Unlike December 7, 1941, or September 11, 2001, the date of February 19, 2020, is probably not engraved in your memory. But it might be someday. That Wednesday marked the beginning of the economic collapse caused by the coronavirus pandemic, according to Peter M. DeMarzo, a professor of finance at Stanford Graduate School of Business.
Ironically, there was some good news that day: The epidemic curve was flattening in China, helping the U.S. stock market reach a new peak. “But it was also the point we began to realize that the pandemic would not be confined to China,” DeMarzo said, as he introduced a roundtable discussion with five other Stanford GSB professors in early April. The scholars assembled via Zoom to discuss the federal stimulus package passed in response to the collapse. The event was sponsored by Stanford LEAD, the business school’s online education program.
As the global death toll climbed into the tens of thousands and markets melted down, Congress and the Federal Reserve acted to pump $2.2 trillion into the U.S. economy. (Since the roundtable discussion, officials have begun discussing a second stimulus.)
“It was, by far, the largest action by any central bank in the history of the world,” said Finance Professor Darrell Duffie.
The panelists agreed that something radical needed to be done to slow the economic free fall as shelter-in-place orders shuttered businesses across the country and 6 million workers filed for unemployment in that initial horrendous week in March. (By late April, unemployment numbers had reached 30 million.)
There was much less agreement among the panelists, though, about the strategy behind the Fed’s moves. “My fear is that the government’s policy approach has involved too much bailing out of equity investors, too much bailing out of bond investors, and too much bailing out of municipal bond investors, landlords, and property owners,” said Finance Professor Joshua D. Rauh.
Navigating an Unprecedented “Pause”
Although the country is hardly in a holiday mood, there is a subtle similarity between the current economic situation and that which occurs during the winter holidays: It’s a pause, said Finance Professor Arvind Krishnamurthy. Output always falls during the holiday as people take time off, but recovers as the economy heats back up in January.

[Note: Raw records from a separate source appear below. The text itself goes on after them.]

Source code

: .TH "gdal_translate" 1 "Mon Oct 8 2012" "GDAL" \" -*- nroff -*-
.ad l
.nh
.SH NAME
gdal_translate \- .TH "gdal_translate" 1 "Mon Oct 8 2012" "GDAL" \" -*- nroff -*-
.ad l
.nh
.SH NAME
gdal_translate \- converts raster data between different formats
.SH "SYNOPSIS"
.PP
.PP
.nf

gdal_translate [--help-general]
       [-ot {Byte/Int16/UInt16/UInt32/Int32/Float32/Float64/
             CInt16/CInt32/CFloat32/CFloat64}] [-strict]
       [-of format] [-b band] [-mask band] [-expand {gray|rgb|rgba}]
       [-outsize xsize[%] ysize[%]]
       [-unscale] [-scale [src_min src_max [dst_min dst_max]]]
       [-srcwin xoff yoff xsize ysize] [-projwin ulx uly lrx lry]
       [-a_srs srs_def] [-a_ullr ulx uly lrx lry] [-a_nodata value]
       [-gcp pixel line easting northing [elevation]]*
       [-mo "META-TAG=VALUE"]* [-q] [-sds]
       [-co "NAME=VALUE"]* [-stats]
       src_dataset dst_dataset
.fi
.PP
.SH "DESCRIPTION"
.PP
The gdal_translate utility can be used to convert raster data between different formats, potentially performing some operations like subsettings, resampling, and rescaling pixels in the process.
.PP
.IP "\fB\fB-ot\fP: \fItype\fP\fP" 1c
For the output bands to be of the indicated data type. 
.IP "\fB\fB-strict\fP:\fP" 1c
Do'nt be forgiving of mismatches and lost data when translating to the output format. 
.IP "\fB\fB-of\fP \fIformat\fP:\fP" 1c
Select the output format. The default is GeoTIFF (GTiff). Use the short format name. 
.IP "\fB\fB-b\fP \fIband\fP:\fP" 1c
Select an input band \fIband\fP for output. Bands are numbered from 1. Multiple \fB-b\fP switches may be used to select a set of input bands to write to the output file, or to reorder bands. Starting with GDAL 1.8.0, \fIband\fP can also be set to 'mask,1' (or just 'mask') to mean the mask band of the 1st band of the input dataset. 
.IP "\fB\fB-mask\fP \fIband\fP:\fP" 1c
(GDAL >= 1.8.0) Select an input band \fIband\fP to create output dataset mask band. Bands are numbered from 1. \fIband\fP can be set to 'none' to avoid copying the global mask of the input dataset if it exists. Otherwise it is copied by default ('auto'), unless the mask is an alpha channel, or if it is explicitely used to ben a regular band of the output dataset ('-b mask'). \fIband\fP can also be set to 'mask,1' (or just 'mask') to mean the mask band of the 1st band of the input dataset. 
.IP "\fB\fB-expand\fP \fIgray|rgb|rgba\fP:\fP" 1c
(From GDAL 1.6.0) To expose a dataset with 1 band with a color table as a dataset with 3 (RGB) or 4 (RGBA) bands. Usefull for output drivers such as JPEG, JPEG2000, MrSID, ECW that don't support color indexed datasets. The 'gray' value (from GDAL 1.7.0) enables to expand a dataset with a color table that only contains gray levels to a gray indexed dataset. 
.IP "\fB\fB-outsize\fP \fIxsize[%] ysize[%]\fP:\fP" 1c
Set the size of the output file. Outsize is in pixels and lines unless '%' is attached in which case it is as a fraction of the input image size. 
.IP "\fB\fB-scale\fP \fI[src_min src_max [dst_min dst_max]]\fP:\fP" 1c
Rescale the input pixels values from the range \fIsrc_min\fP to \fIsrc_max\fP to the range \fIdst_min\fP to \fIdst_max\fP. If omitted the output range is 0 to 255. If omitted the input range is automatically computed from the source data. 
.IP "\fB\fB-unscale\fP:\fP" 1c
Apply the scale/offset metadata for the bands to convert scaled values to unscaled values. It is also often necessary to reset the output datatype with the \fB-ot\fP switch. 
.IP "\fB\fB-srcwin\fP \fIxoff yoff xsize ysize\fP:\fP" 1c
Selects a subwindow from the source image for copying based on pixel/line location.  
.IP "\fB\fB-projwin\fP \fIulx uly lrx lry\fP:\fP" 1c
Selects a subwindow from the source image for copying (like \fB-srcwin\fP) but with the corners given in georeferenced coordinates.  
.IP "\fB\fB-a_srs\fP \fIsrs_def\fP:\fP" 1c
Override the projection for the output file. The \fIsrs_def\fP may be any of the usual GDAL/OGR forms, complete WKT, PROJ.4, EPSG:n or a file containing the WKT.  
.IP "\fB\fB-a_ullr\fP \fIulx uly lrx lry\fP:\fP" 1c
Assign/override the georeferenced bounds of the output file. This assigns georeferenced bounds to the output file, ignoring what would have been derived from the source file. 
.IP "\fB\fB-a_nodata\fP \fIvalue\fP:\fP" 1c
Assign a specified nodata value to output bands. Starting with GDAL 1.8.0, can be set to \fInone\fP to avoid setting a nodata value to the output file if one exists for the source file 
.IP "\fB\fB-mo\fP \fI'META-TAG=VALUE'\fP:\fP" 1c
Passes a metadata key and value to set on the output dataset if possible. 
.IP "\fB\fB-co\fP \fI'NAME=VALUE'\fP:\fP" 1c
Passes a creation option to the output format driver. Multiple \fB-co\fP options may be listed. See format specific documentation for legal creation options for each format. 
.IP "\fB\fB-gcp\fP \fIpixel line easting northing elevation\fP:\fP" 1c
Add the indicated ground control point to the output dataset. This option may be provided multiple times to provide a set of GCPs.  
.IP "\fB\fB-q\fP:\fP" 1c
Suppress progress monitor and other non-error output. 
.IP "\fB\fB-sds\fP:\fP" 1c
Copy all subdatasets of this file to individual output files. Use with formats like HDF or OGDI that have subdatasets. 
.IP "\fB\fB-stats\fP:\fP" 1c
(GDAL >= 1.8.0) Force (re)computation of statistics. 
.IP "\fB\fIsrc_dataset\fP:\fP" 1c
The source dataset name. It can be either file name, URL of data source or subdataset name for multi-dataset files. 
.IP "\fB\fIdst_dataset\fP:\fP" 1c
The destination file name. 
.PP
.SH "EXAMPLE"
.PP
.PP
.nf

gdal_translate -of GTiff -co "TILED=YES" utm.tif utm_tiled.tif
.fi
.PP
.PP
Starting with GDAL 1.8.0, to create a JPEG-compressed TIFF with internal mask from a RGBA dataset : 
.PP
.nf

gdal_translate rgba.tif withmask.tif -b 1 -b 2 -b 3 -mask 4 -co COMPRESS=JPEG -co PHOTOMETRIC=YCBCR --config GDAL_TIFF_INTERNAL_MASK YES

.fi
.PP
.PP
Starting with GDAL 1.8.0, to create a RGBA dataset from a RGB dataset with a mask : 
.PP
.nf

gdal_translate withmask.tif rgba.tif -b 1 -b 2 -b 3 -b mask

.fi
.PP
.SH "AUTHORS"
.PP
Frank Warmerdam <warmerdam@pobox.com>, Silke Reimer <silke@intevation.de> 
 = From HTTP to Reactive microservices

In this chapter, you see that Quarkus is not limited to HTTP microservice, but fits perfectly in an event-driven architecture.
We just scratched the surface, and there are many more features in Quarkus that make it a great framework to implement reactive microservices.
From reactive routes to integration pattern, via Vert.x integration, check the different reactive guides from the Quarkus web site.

The current pause of economic activity has reduced output by trillions but is needed to save lives.
The goal of policymakers today, Krishnamurthy continued, should be to navigate the pause while minimizing the “breakage caused by disruptions in the relationships between firms and their supply chains, as well as the severe hardships to households now deprived of income.”
The Stanford economists raised several other issues as well:
Some Investors Should Go Bankrupt
“Investors who took a risk by buying stocks and bonds that had higher expected returns signed up to take losses, and it’s important that government policy reflect that,” Rauh said. “While bankruptcy is often associated with bad things, restructurings can be productive. We actually want some companies to go into Chapter 11 [bankruptcy] to restructure their debts.”
Unemployment Benefits Are Too Small and Too Slow
“If you look at the household side, you see that the [stimulus] checks are not going to reach the households in time to cover their monthly expenses,” said Finance Professor Amit Seru. Unemployment benefits, he said, “are just one-tenth of the package, which seems small and will have to be adjusted. Similarly on the small business front, the amount set aside to meet payroll shortfall, in order to maintain productive capacity of the economy, won’t last beyond a couple of months.”
This Isn’t 2008
“The economy [in 2008] was doing something different than just pausing. It was reallocating,” Krishnamurthy said. “We had too much labor and capital devoted to real estate, and the whole economy had to restructure itself. The situation we’re facing today is much worse, at least in the short run.”
The Developing World Is in Even Bigger Trouble
“Emerging markets are experiencing a severe withdrawal of capital coming from the developed world that’s potentially restricting their ability to fight the virus,” said Associate Finance Professor Matteo Maggiori. But the International Monetary Fund doesn’t necessarily have the resources it needs to help those economies, while reporting that an unprecedented number of countries are asking for a rescue package.